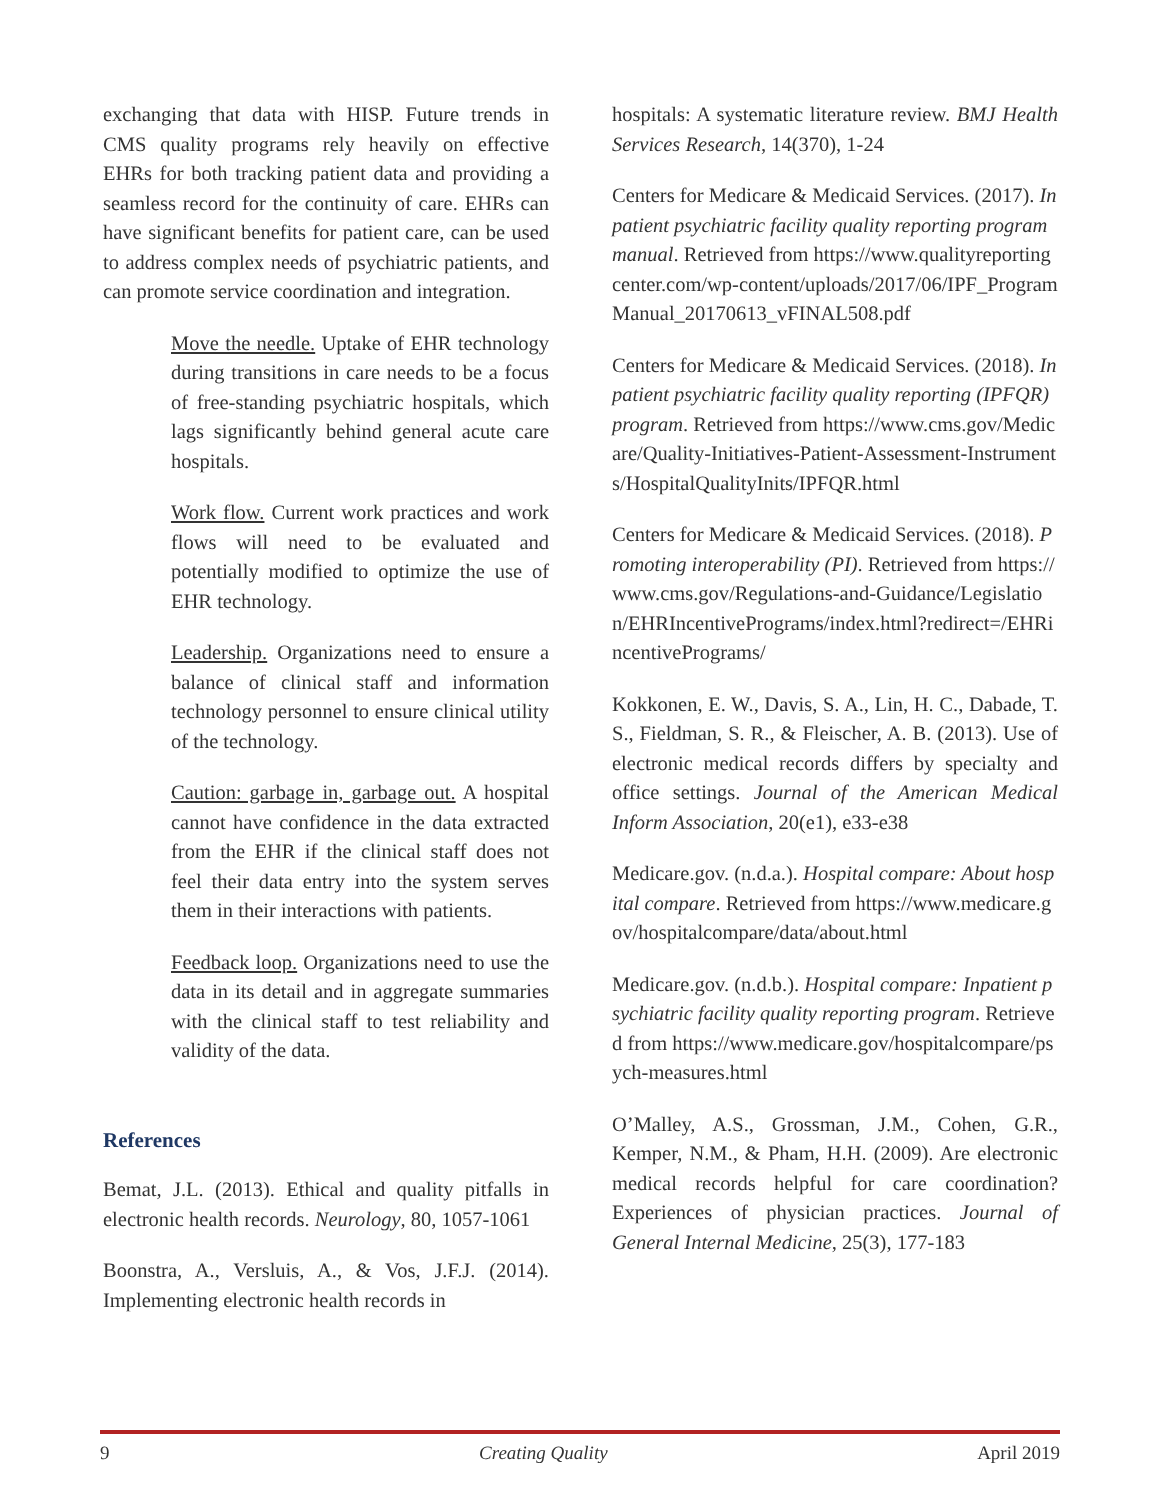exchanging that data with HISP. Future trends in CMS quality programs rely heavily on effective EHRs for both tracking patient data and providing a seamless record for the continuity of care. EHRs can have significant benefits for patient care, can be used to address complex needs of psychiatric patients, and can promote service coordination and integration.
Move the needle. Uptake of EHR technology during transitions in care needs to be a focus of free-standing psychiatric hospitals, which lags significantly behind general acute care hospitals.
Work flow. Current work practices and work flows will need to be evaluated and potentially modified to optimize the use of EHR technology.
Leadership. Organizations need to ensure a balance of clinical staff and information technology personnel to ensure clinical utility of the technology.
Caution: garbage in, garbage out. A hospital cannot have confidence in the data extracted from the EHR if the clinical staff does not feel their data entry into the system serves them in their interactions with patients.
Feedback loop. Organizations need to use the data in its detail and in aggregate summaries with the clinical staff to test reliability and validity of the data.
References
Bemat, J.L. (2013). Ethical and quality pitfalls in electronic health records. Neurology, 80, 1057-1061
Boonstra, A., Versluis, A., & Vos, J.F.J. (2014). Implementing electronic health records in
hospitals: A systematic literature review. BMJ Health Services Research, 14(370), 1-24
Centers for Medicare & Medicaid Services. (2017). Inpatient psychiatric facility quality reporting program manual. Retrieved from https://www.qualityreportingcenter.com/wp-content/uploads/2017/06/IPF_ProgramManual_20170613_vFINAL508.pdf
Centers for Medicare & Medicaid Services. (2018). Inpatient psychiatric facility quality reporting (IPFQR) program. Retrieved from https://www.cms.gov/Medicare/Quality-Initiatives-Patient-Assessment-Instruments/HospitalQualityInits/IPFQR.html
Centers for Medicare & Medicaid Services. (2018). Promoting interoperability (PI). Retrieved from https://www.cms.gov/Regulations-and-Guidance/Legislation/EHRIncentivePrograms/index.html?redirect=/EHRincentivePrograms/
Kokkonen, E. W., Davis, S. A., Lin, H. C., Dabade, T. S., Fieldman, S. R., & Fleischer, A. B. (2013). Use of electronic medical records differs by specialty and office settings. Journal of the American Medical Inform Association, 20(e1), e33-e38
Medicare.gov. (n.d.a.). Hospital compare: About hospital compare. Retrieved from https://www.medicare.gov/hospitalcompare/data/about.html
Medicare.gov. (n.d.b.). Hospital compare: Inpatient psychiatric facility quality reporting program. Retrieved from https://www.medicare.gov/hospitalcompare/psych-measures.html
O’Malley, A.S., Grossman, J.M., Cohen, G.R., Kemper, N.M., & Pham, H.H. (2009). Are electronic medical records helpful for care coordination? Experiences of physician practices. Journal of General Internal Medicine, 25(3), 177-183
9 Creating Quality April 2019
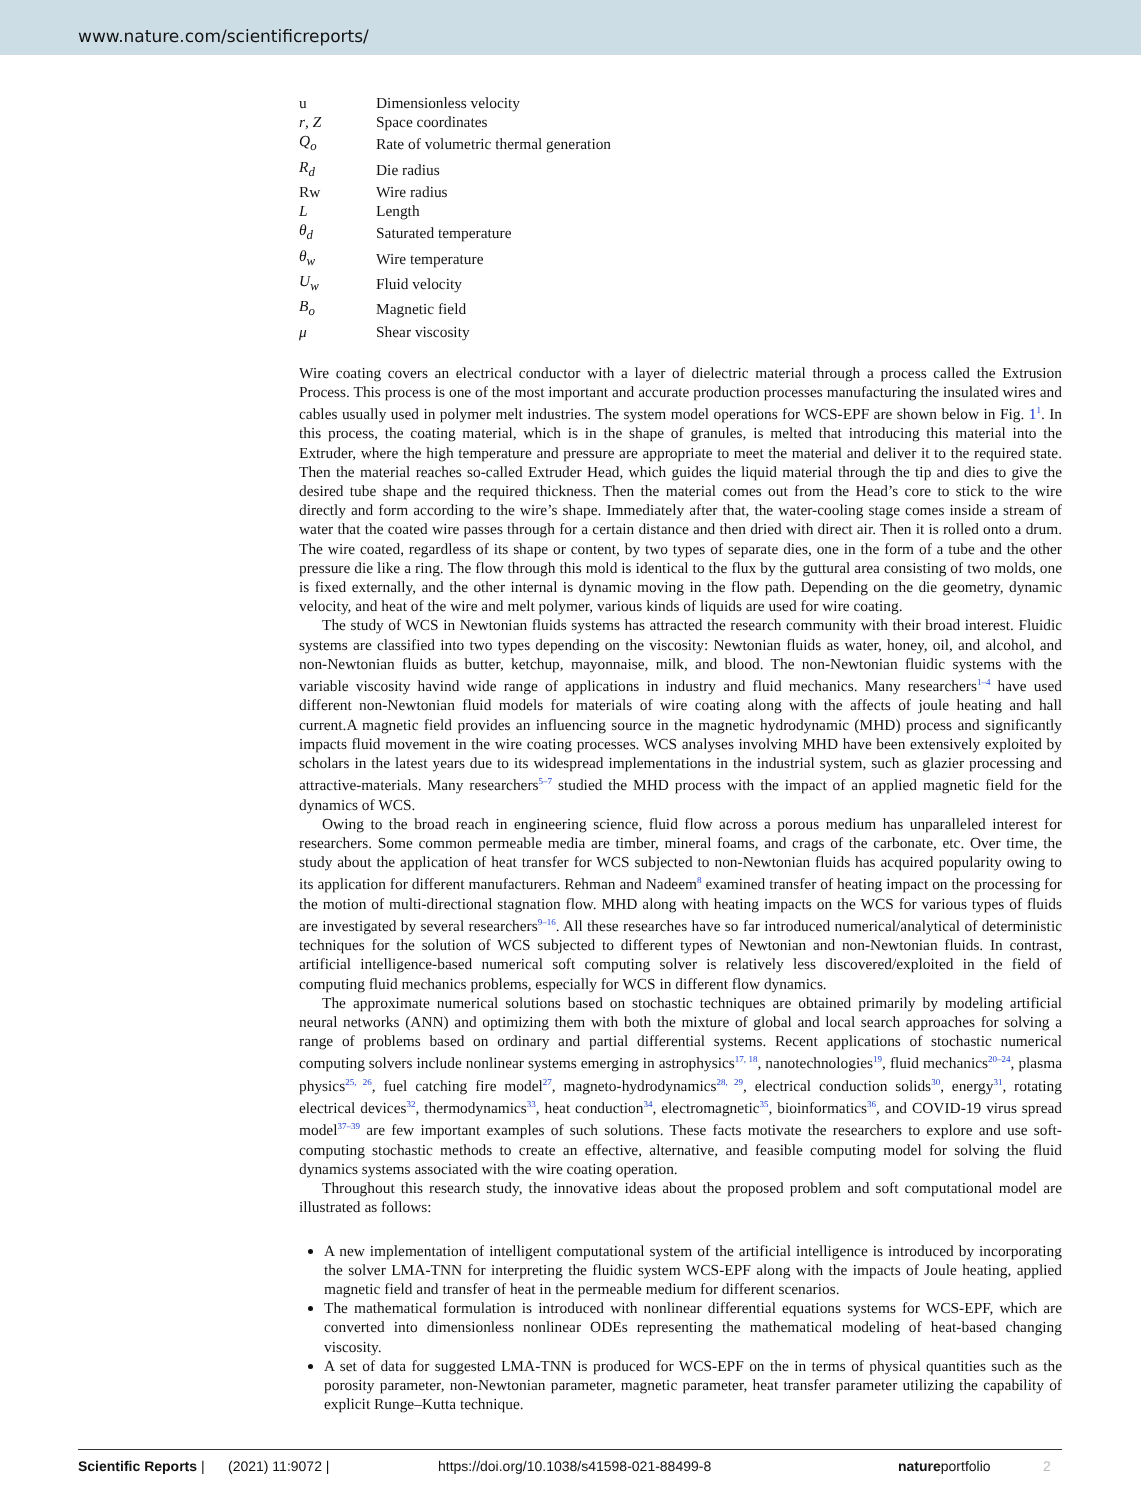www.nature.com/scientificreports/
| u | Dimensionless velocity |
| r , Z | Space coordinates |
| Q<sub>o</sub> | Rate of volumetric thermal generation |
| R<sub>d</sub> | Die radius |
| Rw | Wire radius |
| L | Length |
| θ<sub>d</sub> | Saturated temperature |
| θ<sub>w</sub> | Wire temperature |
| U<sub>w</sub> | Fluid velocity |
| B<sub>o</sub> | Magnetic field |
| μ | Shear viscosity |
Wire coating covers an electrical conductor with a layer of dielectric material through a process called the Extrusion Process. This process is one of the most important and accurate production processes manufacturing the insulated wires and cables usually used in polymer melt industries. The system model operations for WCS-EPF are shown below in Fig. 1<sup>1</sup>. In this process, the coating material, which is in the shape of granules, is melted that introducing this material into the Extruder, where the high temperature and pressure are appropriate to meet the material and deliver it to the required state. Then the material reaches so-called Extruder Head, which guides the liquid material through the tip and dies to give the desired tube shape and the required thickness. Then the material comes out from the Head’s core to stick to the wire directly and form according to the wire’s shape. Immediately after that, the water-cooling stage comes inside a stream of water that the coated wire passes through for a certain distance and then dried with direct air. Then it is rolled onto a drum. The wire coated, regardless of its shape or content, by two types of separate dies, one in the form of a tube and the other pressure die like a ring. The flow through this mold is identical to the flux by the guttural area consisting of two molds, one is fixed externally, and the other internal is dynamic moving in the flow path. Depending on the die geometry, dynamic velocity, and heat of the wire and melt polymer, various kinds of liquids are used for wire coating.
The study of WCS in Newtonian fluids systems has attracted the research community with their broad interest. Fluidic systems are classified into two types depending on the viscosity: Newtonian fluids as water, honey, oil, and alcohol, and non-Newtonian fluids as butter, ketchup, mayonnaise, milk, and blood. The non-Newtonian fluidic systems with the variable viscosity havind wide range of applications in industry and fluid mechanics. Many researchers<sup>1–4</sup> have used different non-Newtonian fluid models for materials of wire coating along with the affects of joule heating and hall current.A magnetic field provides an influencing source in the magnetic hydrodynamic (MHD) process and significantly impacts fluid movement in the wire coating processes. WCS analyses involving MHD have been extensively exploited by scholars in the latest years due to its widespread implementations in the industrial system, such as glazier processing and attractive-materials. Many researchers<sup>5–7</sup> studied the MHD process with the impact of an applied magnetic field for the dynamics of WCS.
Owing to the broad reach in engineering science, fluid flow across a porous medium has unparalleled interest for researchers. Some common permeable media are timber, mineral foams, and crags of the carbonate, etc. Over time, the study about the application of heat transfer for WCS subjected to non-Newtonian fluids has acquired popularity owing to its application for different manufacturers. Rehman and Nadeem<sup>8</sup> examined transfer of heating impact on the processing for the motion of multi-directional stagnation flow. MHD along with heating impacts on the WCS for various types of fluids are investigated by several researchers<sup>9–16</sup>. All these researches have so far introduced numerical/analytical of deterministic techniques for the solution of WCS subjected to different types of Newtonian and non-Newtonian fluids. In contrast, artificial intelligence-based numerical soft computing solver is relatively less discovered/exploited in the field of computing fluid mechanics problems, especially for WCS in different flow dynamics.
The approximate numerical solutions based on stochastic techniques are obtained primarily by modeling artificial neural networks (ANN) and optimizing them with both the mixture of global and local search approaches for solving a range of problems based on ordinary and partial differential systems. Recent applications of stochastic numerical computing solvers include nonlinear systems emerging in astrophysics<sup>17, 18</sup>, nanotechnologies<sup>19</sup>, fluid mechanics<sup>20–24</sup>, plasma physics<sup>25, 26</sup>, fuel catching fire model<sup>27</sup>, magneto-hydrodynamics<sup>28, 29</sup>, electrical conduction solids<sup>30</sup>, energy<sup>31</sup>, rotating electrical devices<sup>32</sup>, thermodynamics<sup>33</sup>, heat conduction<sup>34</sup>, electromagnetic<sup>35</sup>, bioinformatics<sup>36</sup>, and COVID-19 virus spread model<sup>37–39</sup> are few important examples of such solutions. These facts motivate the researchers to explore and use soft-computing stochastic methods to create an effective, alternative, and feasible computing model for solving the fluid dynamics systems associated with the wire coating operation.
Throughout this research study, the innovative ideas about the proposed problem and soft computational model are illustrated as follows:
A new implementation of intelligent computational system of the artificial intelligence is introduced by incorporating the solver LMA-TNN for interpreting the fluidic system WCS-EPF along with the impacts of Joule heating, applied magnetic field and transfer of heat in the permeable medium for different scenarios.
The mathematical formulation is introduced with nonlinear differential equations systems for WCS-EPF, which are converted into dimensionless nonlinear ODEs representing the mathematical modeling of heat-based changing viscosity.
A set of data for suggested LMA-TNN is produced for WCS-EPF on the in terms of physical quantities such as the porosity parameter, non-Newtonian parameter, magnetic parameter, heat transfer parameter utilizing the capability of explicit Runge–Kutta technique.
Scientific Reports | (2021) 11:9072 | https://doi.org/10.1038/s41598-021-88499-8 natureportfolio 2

§ **Exercise**:
Search the entries for the string "reporting" and copy each line where it occurs.

§ **The answer**:
Centers for Medicare & Medicaid Services. (2017). Inpatient psychiatric facility quality reporting program manual. Retrieved from https://www.qualityreportingcenter.com/wp-content/uploads/2017/06/IPF_ProgramManual_20170613_vFINAL508.pdf
Centers for Medicare & Medicaid Services. (2018). Inpatient psychiatric facility quality reporting (IPFQR) program. Retrieved from https://www.cms.gov/Medicare/Quality-Initiatives-Patient-Assessment-Instruments/HospitalQualityInits/IPFQR.html
Medicare.gov. (n.d.b.). Hospital compare: Inpatient psychiatric facility quality reporting program. Retrieved from https://www.medicare.gov/hospitalcompare/psych-measures.html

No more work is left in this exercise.